The value can be on or off.

  • on: enabled
  • off: disabled

LOCAL_PROXY_ENABLE

Whether to enable the local proxy (required for security hardening)

String

The value can be on or off.

  • on: enabled
  • off: disabled

The default value is off. In communication security hardening scenarios, this parameter must be set to on.

HCCL_ASYNC_ERROR_HANDLING

Whether to enable the watchdog function.

String

The values are as follows:

  • 0: disables the fault detection and process exit functions.
  • 1: enables the fault detection and process exit functions.
  • 2: enables only the fault detection function.

The default value is 1.

TASKD_PROCESS_INTERVAL

Interval for processing the main process of TaskD Manager.

String

The value ranges from 100 to 1000, in milliseconds.

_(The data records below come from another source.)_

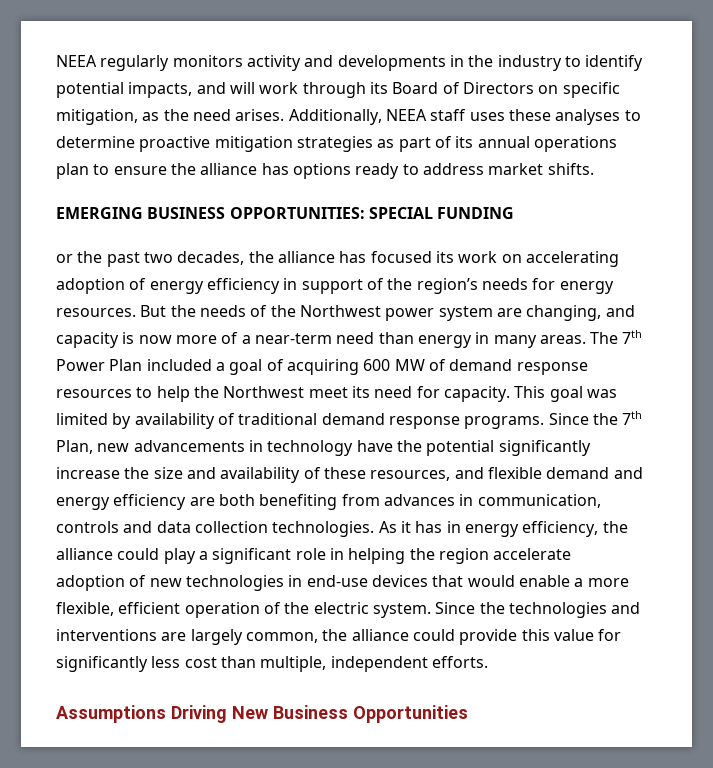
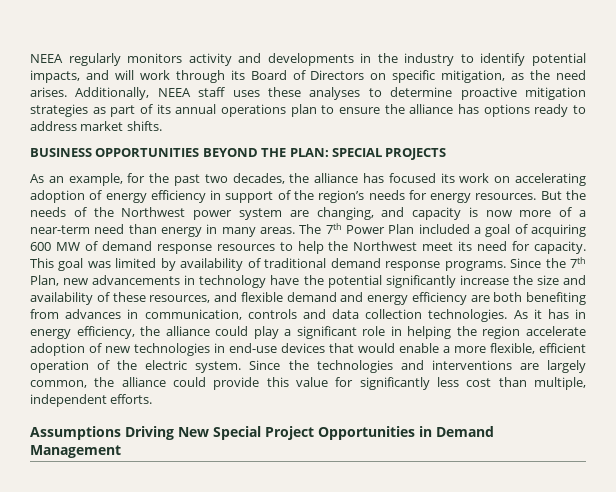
[56,207,515,219] [56,254,73,263] EMERGING BUSINESS OPPORTUNITIES: SPECIAL FUNDING // or -> [30,148,447,160] [30,173,146,186] BUSINESS OPPORTUNITIES BEYOND THE PLAN: SPECIAL PROJECTS // As an example, for
[273,705,468,723] Business Opportunities -> [213,426,494,440] [30,445,121,458] Special Project Opportunities in Demand Management

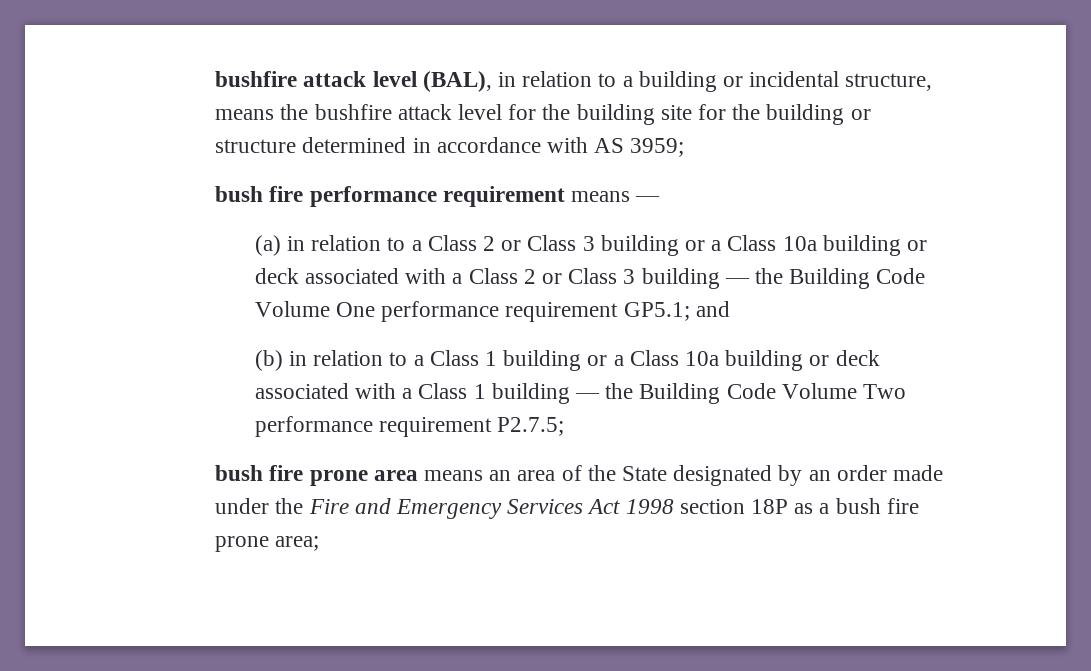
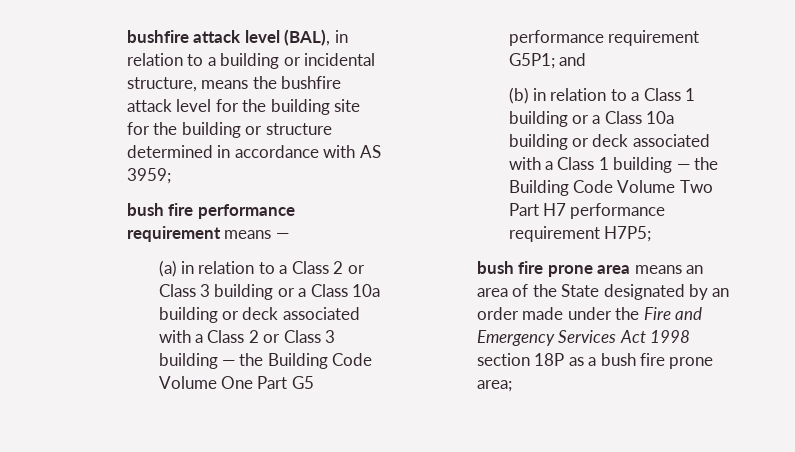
[381,301,690,322] performance requirement GP5.1; -> [257,376,314,389] [508,30,700,46] [508,53,555,69] Part G5 performance requirement G5P1;
[254,416,565,437] performance requirement P2.7.5; -> [508,203,666,219] [508,226,652,242] Part H7 performance requirement H7P5;

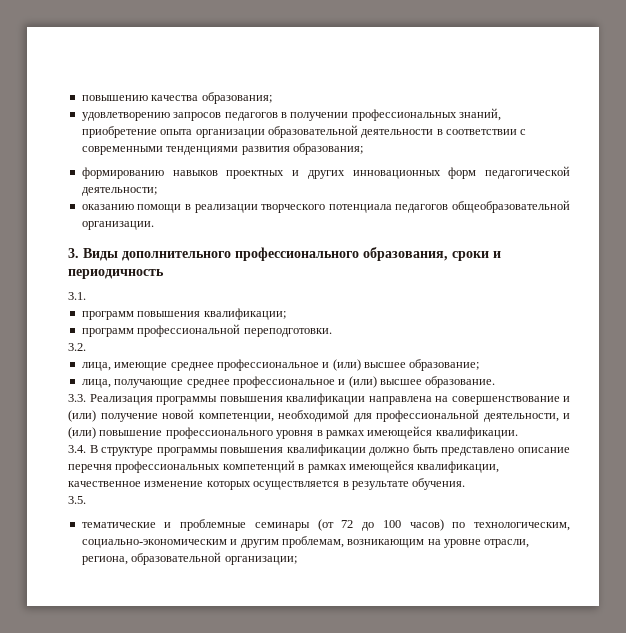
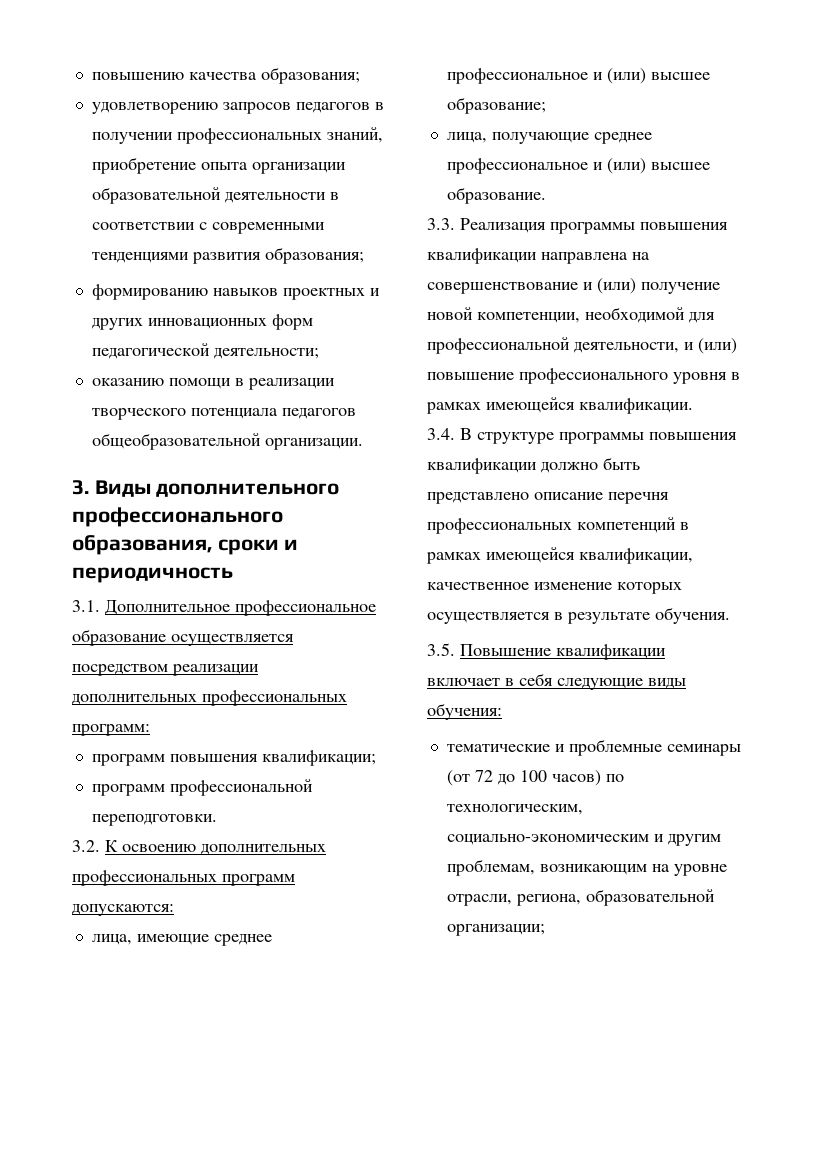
(86, 296) none -> [105,600,376,616] [72,629,294,646] [72,664,259,676] [72,690,347,706] [72,724,150,736] Дополнительное профессиональное образование осуществляется посредством реализации дополнительных профессиональных программ:
(86, 347) none -> [105,840,326,855] [72,870,295,886] [72,904,174,916] К освоению дополнительных профессиональных программ допускаются:
(86, 500) none -> [460,644,666,660] [427,673,686,690] [427,703,502,720] Повышение квалификации включает в себя следующие виды обучения:

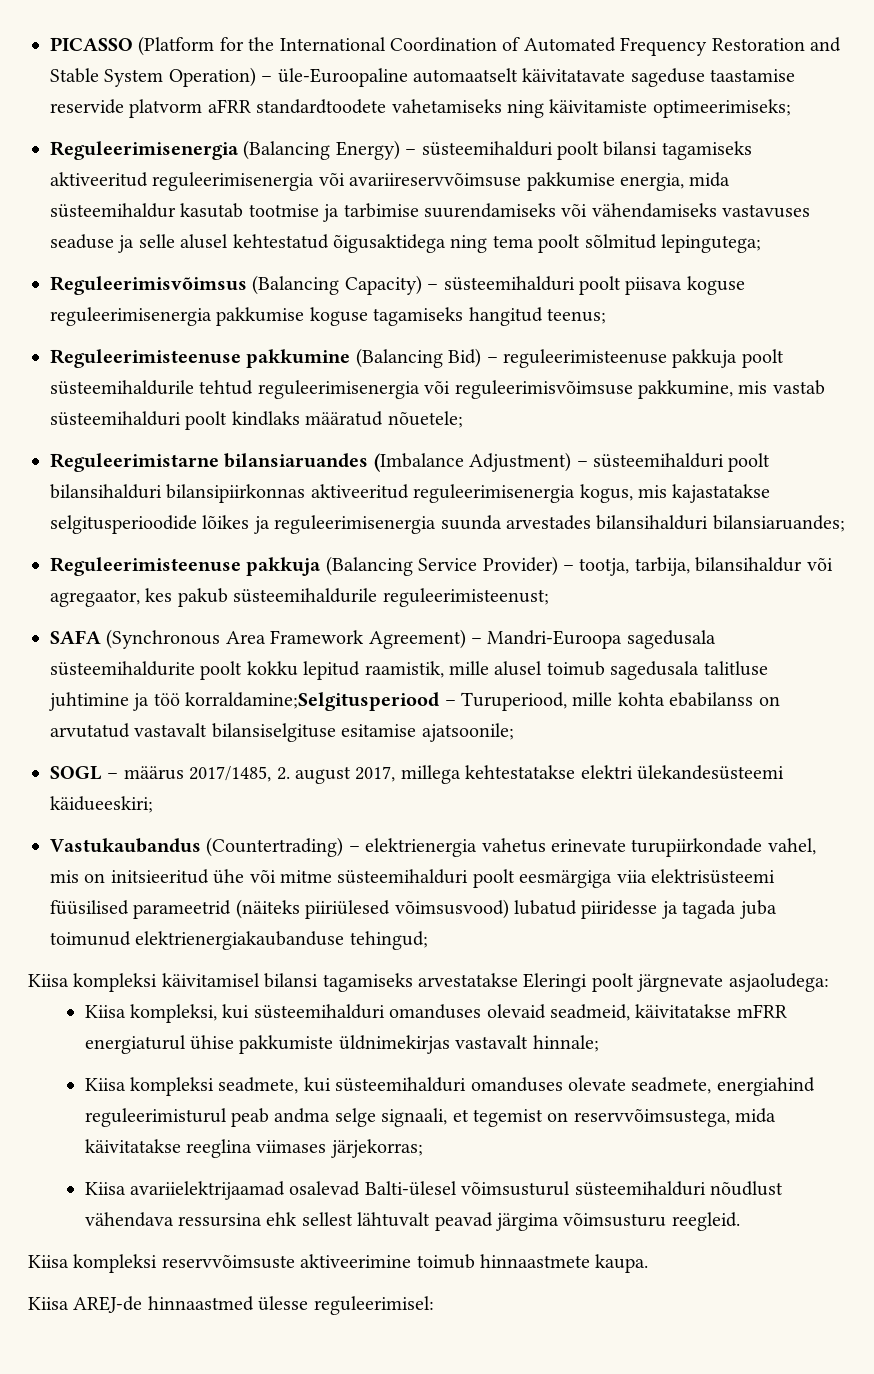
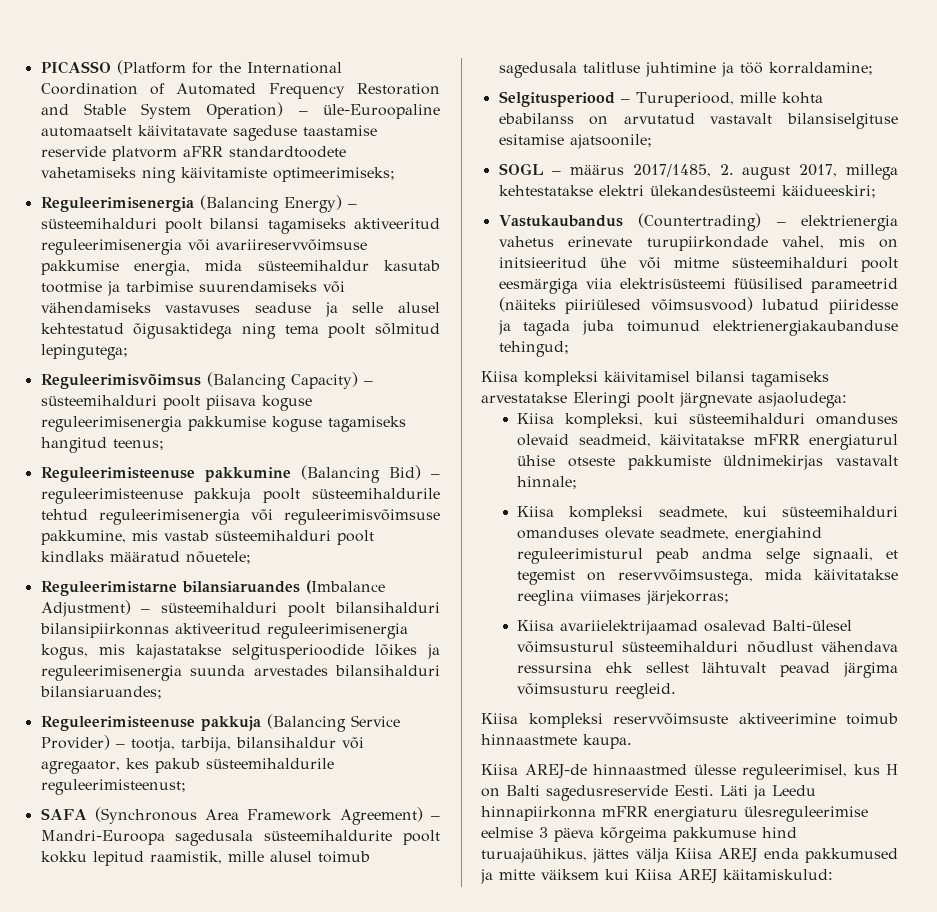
[185,692,440,711] korraldamine;Selgitusperiood -> [768,62,873,75] [498,91,615,107] korraldamine; // Selgitusperiood
(235, 1042) none -> [567,457,615,467] otseste
[313,1296,434,1315] reguleerimisel: -> [742,764,898,780] [481,785,816,801] [481,806,868,822] [481,827,797,843] [481,848,898,863] [480,869,833,884] reguleerimisel, kus H on Balti sagedusreservide Eesti. Läti ja Leedu hinnapiirkonna mFRR energiaturu ülesreguleerimise eelmise 3 päeva kõrgeima pakkumuse hind turuajaühikus, jättes välja Kiisa AREJ enda pakkumused ja mitte väiksem kui Kiisa AREJ käitamiskulud:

Environment Variables of NodeD

Table 6 Environment variables of NodeD

Environment Variable

Description

Value

Remarks

XDL_IP

Obtains the IP address of the host where the pod is located. This environment variable is used for slow nodes to record and match slow node information.

String

Written in the YAML file of the NodeD component.